Sunday, April 10, 2011

Pretty, Pretty Princess

Sofia just three years old, Christmas 2002.

I don't mind it when people talk about women embracing femininity.  It's good and right as long as you have a Biblical definition of femininity driving the dialogue.  However, I do have a bit of a beef with the fluffy, spoiled image of women as "princesses" that permeates not only secular society but also Christianity.

I don't have a problem with dress-up and tea parties. I enjoy fancy and frivolous things. What I don't like is this belief I encounter that being a Daughter of the King of Kings is a reason for us to walk as spoiled, petulant divas who are forever thirteen in our maturity. 
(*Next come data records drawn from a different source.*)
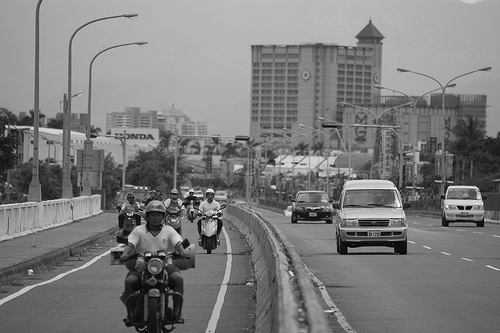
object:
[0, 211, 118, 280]
lane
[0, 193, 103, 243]
railing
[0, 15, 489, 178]
building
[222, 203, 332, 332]
barrier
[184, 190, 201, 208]
man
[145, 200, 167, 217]
helmet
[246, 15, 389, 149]
house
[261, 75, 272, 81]
windows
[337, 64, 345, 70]
windows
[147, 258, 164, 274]
headlight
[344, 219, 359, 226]
headlight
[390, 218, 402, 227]
headlight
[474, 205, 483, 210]
headlight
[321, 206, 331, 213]
headlight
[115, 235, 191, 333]
bike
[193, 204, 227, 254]
bike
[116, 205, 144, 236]
bike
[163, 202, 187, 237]
bike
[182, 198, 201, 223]
bike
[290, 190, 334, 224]
black car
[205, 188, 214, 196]
helmet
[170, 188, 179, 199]
helmet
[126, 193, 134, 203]
helmet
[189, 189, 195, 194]
helmet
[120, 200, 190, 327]
man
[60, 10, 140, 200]
post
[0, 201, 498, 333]
road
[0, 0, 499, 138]
sky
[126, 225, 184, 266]
pullover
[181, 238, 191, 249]
mirror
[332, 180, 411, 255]
car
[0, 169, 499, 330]
street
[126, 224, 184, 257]
shirt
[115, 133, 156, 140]
honda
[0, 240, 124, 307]
line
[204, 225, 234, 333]
line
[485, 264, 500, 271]
lines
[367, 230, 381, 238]
license plate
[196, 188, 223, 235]
man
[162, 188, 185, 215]
man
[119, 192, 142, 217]
man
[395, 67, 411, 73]
light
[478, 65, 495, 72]
light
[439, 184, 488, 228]
vehicle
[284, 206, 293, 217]
vehicle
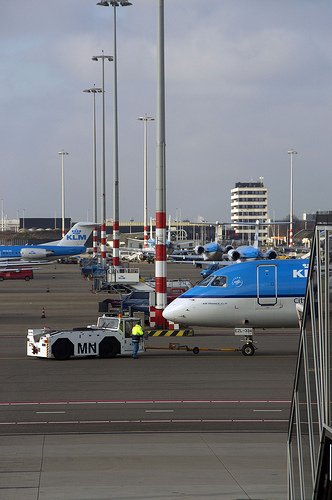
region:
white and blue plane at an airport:
[0, 222, 99, 265]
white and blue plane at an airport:
[162, 256, 331, 332]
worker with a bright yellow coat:
[130, 321, 144, 359]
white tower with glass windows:
[230, 181, 270, 243]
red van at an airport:
[0, 265, 33, 280]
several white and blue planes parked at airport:
[123, 218, 291, 263]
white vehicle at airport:
[25, 315, 143, 361]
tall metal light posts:
[82, 0, 166, 331]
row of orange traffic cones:
[40, 263, 57, 321]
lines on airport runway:
[3, 399, 320, 423]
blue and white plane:
[162, 260, 309, 325]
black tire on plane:
[243, 343, 255, 356]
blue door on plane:
[257, 266, 276, 306]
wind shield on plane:
[200, 274, 214, 286]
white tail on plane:
[59, 221, 102, 248]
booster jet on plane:
[227, 248, 239, 260]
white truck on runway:
[26, 315, 145, 359]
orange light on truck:
[117, 313, 121, 317]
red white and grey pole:
[155, 0, 167, 323]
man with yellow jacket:
[131, 321, 143, 355]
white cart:
[18, 296, 150, 365]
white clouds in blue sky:
[175, 18, 219, 54]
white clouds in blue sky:
[248, 56, 284, 102]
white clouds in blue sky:
[202, 61, 237, 112]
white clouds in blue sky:
[186, 101, 218, 156]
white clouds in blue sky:
[18, 22, 54, 56]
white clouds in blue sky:
[12, 68, 50, 102]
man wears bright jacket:
[129, 320, 142, 358]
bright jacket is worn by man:
[129, 321, 144, 339]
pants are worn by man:
[130, 339, 138, 357]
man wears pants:
[128, 322, 141, 356]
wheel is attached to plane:
[240, 341, 254, 356]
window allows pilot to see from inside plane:
[198, 274, 228, 286]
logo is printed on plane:
[64, 228, 87, 243]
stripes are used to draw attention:
[146, 329, 193, 336]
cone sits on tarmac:
[38, 304, 46, 319]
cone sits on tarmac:
[44, 283, 51, 294]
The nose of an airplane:
[157, 250, 242, 333]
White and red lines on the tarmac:
[0, 391, 291, 427]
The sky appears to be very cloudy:
[0, 0, 327, 219]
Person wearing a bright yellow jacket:
[126, 316, 148, 339]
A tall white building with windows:
[222, 173, 270, 242]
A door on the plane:
[249, 256, 281, 309]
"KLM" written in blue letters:
[58, 226, 87, 243]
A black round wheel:
[237, 338, 259, 362]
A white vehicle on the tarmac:
[17, 305, 146, 363]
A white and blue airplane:
[0, 216, 101, 268]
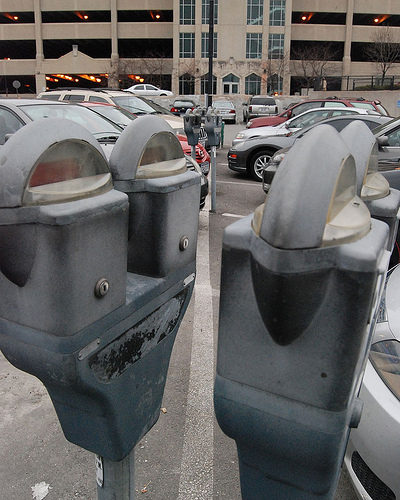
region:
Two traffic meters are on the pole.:
[1, 118, 207, 377]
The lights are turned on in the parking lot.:
[2, 8, 36, 28]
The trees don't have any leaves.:
[278, 47, 336, 92]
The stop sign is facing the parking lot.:
[6, 73, 28, 98]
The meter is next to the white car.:
[332, 228, 398, 450]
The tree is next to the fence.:
[366, 27, 399, 93]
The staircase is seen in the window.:
[247, 1, 280, 28]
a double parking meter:
[10, 130, 194, 380]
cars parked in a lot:
[12, 95, 197, 268]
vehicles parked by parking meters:
[172, 105, 231, 205]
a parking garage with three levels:
[64, 8, 164, 97]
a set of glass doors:
[216, 77, 246, 106]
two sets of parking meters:
[1, 125, 386, 334]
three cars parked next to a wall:
[169, 90, 279, 115]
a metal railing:
[352, 76, 396, 90]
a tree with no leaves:
[367, 20, 392, 82]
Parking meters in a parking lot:
[0, 103, 399, 499]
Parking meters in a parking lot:
[0, 112, 393, 492]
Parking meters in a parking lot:
[3, 112, 392, 487]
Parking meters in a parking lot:
[1, 111, 388, 489]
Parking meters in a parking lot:
[8, 108, 398, 487]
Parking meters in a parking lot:
[9, 108, 393, 490]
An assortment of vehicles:
[234, 104, 277, 158]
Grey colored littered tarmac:
[141, 438, 214, 488]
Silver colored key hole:
[90, 273, 114, 297]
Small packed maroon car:
[248, 111, 281, 127]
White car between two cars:
[236, 126, 267, 138]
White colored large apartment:
[171, 17, 385, 86]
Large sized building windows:
[243, 28, 287, 62]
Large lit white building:
[6, 12, 156, 81]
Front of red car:
[197, 148, 210, 166]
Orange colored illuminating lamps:
[298, 10, 314, 22]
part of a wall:
[196, 430, 208, 472]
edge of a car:
[354, 399, 371, 416]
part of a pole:
[249, 405, 257, 421]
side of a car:
[199, 424, 207, 433]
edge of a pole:
[264, 363, 273, 383]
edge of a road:
[195, 400, 205, 412]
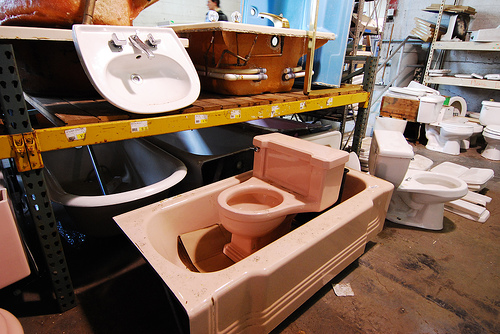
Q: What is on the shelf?
A: A white sink.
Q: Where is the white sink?
A: On a shelf.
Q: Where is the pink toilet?
A: In the bathtub.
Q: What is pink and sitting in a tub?
A: A toilet.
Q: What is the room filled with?
A: Bathroom fixtures.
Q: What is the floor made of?
A: Concrete.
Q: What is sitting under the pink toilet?
A: A tub.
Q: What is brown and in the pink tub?
A: Cardboard.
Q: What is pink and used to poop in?
A: A toilet.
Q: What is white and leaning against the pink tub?
A: A toilet.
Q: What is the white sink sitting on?
A: A shelf.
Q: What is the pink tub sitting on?
A: The floor.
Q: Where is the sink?
A: On the shelf.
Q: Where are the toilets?
A: On the ground.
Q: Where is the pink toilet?
A: In the tub.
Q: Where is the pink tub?
A: On the ground.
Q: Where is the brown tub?
A: On the shelf.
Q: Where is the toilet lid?
A: On the ground.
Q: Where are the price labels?
A: On the shelf.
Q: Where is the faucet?
A: On the sink.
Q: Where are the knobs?
A: On the sink.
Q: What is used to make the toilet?
A: Ceramic.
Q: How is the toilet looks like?
A: Pink.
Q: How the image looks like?
A: Ugly.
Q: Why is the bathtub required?
A: Take bath.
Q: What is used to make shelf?
A: Wood.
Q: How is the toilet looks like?
A: Tan.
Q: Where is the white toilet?
A: On ground.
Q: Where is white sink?
A: On shelf.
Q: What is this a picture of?
A: Bathroom fixtures.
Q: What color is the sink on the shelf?
A: White.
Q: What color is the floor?
A: Brown.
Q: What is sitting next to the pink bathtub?
A: Toilet.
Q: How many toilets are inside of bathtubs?
A: 1.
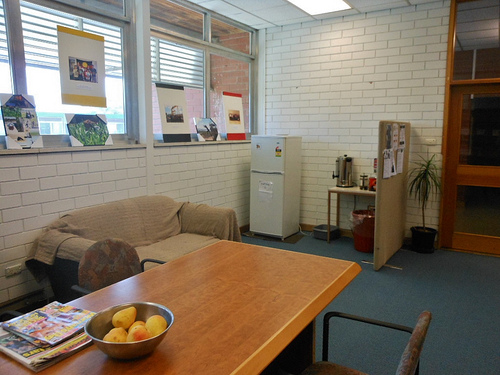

Like it or not, there is talk in the Bible of us being slaves to Christ, of seeing others as above ourselves, of sacrifice, and self-control.

I talked to my husband about this months ago, and he said that the best picture of a Christian Princess is Eowyn in The Lord of the Rings, especially Eowyn as portrayed in the book.  She is not spoiled, and the sword she carries is not for show.  She serves and works hard.  She doesn't have any sense that the world owes her.  She knows how to slay the dragon, and she's not too delicate or fearful to do it.

So embrace beauty and your femininity, revel that the Lord has adopted you as His daughter.  Rejoice when someone gives you a gift certificate to the spa, and have fun painting those toenails.  Wear that pretty dress for your date with your husband; dance in the kitchen with your kids. (I love all those things!) Just remember  that no honorable person in royalty lives a life of ease.  Jesus served, and we aren't above our Master.

©2011-2016 Emily Woodham

1 comment:

  1. You brought out an interesting point. In our culture, there is a fine line between a healthy self-esteem and overt self-centeredness. This is especially true of women, whose view of self can fluctuate wildly between two unhealthy extremes. I think some Christian writers and counselors do go overboard on this issue, following societal trends. I agree with you that the ideas "growing up" and "maturing" and "moving away from self-centeredness" are often de-emphasized. I guess these are hard lessons that most people don't really like to hear.